Huckleberries

The thick bushes blanket an open dip in the landscape, just off the main road. The picking is amazing; consistent, big berries year after year. It’s a huckleberry spot not far from here, on a place called No Tell Ridge.

Here in the inland Northwest, the location of a good huckleberry patch is a better protected secret than any CIA operative's file. Bonds of friendship, blood, even marriage, mean nothing when it comes to acquiring such information. But all it takes to find these berries is a little curiosity and a bucket.

August is prime time for picking. Nez Perce-Clearwater National Forest employees report that huckleberries are just now beginning to ripen in the lower elevations, around 3,500 feet. In another week or two, expect to see plenty of purple-fingered hikers.

“There’s so many great places to pick,” said Colleen Paul, forest service employee and lifelong huckleberry picker. “They’re like any berry, they like sun and a good amount of water.”

Berries love areas that have been opened up from forest fires, timber cuts, or roads. As berries ripen from southern to northern facing slopes, and from lower to higher elevations, regular pickers follow the season as it moves up the mountain.

From the Blue Mountains to the forks of the Clearwater River, the berries grow in all area mountain forests. For those who are out regularly, hiking or hunting, the landscape is as familiar as their backyard, making it easy to find that favorite picking spot. And for those who don't venture out much, the first step is simple: just get out there.

A favorite in pancakes and muffins, huckleberries are related to blueberries, though sweeter and tarter … and considerably smaller.

“It’s a slow process,” said Jim Cooper, a Lewiston resident who has been picking regularly in the Blue Mountains for around 15 years.

He, like most picking purists, pick by hand. Huckleberry rakes may collect a little faster, but they strip and damage the bush in the process.

Berry picking is a favorite summertime activity for local families. Some berry patches require some hiking, but many are located alongside roads and campsites. Kids are generally content to play and explore in berry patches, but getting them to add to the family berry bucket is another thing. Berries tend to end up in mouths or spilled on the ground.

“For a few years we were able to entice them by paying a dollar for every cup they filled,” said Cooper.

Small cups with large handles made picking easier and they found plenty to do when they lost interest in picking. Now that his kids are older, the dollar prize doesn't work like it used to, but they still come along and often bring friends or geocache while they’re out.

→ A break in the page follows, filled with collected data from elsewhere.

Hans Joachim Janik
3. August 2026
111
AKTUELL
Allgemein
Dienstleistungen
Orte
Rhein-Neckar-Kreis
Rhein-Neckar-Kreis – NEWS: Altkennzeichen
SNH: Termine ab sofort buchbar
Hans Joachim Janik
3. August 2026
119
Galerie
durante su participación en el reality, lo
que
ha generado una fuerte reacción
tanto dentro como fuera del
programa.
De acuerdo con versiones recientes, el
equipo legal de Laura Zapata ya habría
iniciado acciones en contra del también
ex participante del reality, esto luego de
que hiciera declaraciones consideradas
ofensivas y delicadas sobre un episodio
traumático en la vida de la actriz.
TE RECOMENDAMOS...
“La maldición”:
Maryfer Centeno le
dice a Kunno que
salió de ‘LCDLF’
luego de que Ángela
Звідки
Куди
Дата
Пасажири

For some, stockpiling berries is the goal, but for others it's as much about quiet time time out in the forest.

“I love to pick. For me it’s just relaxing, a time to think,” said Paul.

But she knows others who don’t have the patience.

“You either like it or you don’t,” she said.

Because she enjoys the process, Paul picks often, collecting four to six cups at a time.

Pickers are warned to keep an eye out for bears, the other main consumer of the food. Noisy groups tend to keep bears away, but forest employees recommend a slow retreat if a bear is encountered.

For others, it's not the bears they are worried about. Huckleberry picking can bring out the territorial side in some. Newcomers might be ignored or given dirty looks, but such an encounter generally doesn't necessitate a slow retreat.

“When the huckleberries are on, people are out there,” said Cooper.

In his experience, people are friendly and helpful. Forest land is publicly owned and permits are not required, but general picking etiquette is to give other pickers their space. In other words, don't pick on the opposite side of the bush.

“There’s always berries,” said Cooper. Granted, if you pick late in the season, things will be thinned out, but anyone willing to put time into finding and picking berries will be rewarded.

Jim's Tips for Huckleberry Newbies


  • Go with a berry-picking friend on your first outing

  • Bring a picnic lunch and make a day of it

  • A good picking bucket minimizes spills and frees up both hands for work. Make such a bucket with an empty milk jug: Leaving handle intact, cut off the top to make a 4-inch opening. Tie a rope through the handle and sling the rope over a shoulder.

  • Mark good picking spots on a GPS unit

  • Freeze sorted berries in a single layer on a baking sheet and then transfer to a freezer bag. Wash right before use.